* [Try it] Give back the full data, retyped precisely.
─── Data shown ───
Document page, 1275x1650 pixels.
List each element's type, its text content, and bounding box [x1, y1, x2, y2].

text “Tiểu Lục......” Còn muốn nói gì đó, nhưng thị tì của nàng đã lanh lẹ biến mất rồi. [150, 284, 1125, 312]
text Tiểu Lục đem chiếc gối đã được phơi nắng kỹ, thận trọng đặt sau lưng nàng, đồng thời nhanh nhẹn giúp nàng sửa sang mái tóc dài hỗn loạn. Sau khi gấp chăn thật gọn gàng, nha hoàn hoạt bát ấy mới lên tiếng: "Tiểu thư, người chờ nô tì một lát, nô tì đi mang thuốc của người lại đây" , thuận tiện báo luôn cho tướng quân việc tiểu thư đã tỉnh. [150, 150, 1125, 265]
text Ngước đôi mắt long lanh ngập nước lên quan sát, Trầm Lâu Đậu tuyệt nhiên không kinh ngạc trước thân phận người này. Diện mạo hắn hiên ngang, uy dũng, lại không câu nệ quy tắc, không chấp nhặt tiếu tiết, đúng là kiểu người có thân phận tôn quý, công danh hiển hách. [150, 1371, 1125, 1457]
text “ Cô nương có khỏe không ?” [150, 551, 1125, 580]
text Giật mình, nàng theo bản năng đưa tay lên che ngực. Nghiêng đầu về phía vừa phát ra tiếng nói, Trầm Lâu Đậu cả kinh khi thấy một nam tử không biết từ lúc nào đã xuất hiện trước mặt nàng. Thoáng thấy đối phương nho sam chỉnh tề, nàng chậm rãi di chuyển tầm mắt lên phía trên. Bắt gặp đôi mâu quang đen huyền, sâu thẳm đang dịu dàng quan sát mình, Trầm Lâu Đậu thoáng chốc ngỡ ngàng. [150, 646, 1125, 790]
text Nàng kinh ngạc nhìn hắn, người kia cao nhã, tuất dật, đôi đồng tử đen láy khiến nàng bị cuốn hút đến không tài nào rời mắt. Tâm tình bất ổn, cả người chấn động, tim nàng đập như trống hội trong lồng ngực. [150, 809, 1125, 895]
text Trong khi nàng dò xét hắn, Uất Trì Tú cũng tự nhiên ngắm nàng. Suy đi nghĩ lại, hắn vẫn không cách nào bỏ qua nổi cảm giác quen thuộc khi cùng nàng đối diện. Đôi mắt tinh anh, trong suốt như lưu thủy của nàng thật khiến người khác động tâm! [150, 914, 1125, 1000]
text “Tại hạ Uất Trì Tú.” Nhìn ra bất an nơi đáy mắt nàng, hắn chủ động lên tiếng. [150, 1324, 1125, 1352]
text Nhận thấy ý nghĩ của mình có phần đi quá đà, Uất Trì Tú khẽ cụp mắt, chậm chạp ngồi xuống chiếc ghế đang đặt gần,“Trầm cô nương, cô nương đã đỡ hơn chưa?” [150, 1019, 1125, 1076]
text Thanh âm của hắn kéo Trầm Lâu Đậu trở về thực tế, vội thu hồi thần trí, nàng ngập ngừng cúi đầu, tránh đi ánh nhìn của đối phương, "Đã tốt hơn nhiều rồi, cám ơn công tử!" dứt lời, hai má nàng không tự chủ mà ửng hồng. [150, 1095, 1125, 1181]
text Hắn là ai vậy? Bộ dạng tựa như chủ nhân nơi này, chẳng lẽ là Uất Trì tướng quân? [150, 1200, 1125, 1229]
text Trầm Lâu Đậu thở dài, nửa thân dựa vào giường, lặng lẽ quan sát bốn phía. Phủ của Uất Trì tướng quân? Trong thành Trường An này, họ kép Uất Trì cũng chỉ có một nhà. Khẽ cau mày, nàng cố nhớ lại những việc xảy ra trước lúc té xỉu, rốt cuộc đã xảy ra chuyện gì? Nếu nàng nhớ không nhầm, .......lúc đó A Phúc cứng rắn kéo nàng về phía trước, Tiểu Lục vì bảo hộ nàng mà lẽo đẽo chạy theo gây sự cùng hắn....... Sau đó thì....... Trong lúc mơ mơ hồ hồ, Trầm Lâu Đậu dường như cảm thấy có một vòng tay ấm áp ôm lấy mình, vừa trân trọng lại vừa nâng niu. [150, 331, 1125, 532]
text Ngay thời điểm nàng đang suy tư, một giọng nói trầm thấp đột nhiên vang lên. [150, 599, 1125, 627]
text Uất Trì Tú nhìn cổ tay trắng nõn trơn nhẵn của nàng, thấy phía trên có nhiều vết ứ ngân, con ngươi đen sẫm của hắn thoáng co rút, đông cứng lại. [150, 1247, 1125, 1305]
───
* [Exercise solution]
Document page, 1275x1650 pixels.
List each element's type, its text content, and bounding box [x1, y1, x2, y2].

text “Tiểu Lục......” Còn muốn nói gì đó, nhưng thị tì của nàng đã lanh lẹ biến mất rồi. [150, 284, 1125, 312]
text Tiểu Lục đem chiếc gối đã được phơi nắng kỹ, thận trọng đặt sau lưng nàng, đồng thời nhanh nhẹn giúp nàng sửa sang mái tóc dài hỗn loạn. Sau khi gấp chăn thật gọn gàng, nha hoàn hoạt bát ấy mới lên tiếng: "Tiểu thư, người chờ nô tì một lát, nô tì đi mang thuốc của người lại đây" , thuận tiện báo luôn cho tướng quân việc tiểu thư đã tỉnh. [150, 150, 1125, 265]
text Ngước đôi mắt long lanh ngập nước lên quan sát, Trầm Lâu Đậu tuyệt nhiên không kinh ngạc trước thân phận người này. Diện mạo hắn hiên ngang, uy dũng, lại không câu nệ quy tắc, không chấp nhặt tiếu tiết, đúng là kiểu người có thân phận tôn quý, công danh hiển hách. [150, 1371, 1125, 1457]
text “ Cô nương có khỏe không ?” [150, 551, 1125, 580]
text Giật mình, nàng theo bản năng đưa tay lên che ngực. Nghiêng đầu về phía vừa phát ra tiếng nói, Trầm Lâu Đậu cả kinh khi thấy một nam tử không biết từ lúc nào đã xuất hiện trước mặt nàng. Thoáng thấy đối phương nho sam chỉnh tề, nàng chậm rãi di chuyển tầm mắt lên phía trên. Bắt gặp đôi mâu quang đen huyền, sâu thẳm đang dịu dàng quan sát mình, Trầm Lâu Đậu thoáng chốc ngỡ ngàng. [150, 646, 1125, 790]
text Nàng kinh ngạc nhìn hắn, người kia cao nhã, tuất dật, đôi đồng tử đen láy khiến nàng bị cuốn hút đến không tài nào rời mắt. Tâm tình bất ổn, cả người chấn động, tim nàng đập như trống hội trong lồng ngực. [150, 809, 1125, 895]
text Trong khi nàng dò xét hắn, Uất Trì Tú cũng tự nhiên ngắm nàng. Suy đi nghĩ lại, hắn vẫn không cách nào bỏ qua nổi cảm giác quen thuộc khi cùng nàng đối diện. Đôi mắt tinh anh, trong suốt như lưu thủy của nàng thật khiến người khác động tâm! [150, 914, 1125, 1000]
text “Tại hạ Uất Trì Tú.” Nhìn ra bất an nơi đáy mắt nàng, hắn chủ động lên tiếng. [150, 1324, 1125, 1352]
text Nhận thấy ý nghĩ của mình có phần đi quá đà, Uất Trì Tú khẽ cụp mắt, chậm chạp ngồi xuống chiếc ghế đang đặt gần,“Trầm cô nương, cô nương đã đỡ hơn chưa?” [150, 1019, 1125, 1076]
text Thanh âm của hắn kéo Trầm Lâu Đậu trở về thực tế, vội thu hồi thần trí, nàng ngập ngừng cúi đầu, tránh đi ánh nhìn của đối phương, "Đã tốt hơn nhiều rồi, cám ơn công tử!" dứt lời, hai má nàng không tự chủ mà ửng hồng. [150, 1095, 1125, 1181]
text Hắn là ai vậy? Bộ dạng tựa như chủ nhân nơi này, chẳng lẽ là Uất Trì tướng quân? [150, 1200, 1125, 1229]
text Trầm Lâu Đậu thở dài, nửa thân dựa vào giường, lặng lẽ quan sát bốn phía. Phủ của Uất Trì tướng quân? Trong thành Trường An này, họ kép Uất Trì cũng chỉ có một nhà. Khẽ cau mày, nàng cố nhớ lại những việc xảy ra trước lúc té xỉu, rốt cuộc đã xảy ra chuyện gì? Nếu nàng nhớ không nhầm, .......lúc đó A Phúc cứng rắn kéo nàng về phía trước, Tiểu Lục vì bảo hộ nàng mà lẽo đẽo chạy theo gây sự cùng hắn....... Sau đó thì....... Trong lúc mơ mơ hồ hồ, Trầm Lâu Đậu dường như cảm thấy có một vòng tay ấm áp ôm lấy mình, vừa trân trọng lại vừa nâng niu. [150, 331, 1125, 532]
text Ngay thời điểm nàng đang suy tư, một giọng nói trầm thấp đột nhiên vang lên. [150, 599, 1125, 627]
text Uất Trì Tú nhìn cổ tay trắng nõn trơn nhẵn của nàng, thấy phía trên có nhiều vết ứ ngân, con ngươi đen sẫm của hắn thoáng co rút, đông cứng lại. [150, 1247, 1125, 1305]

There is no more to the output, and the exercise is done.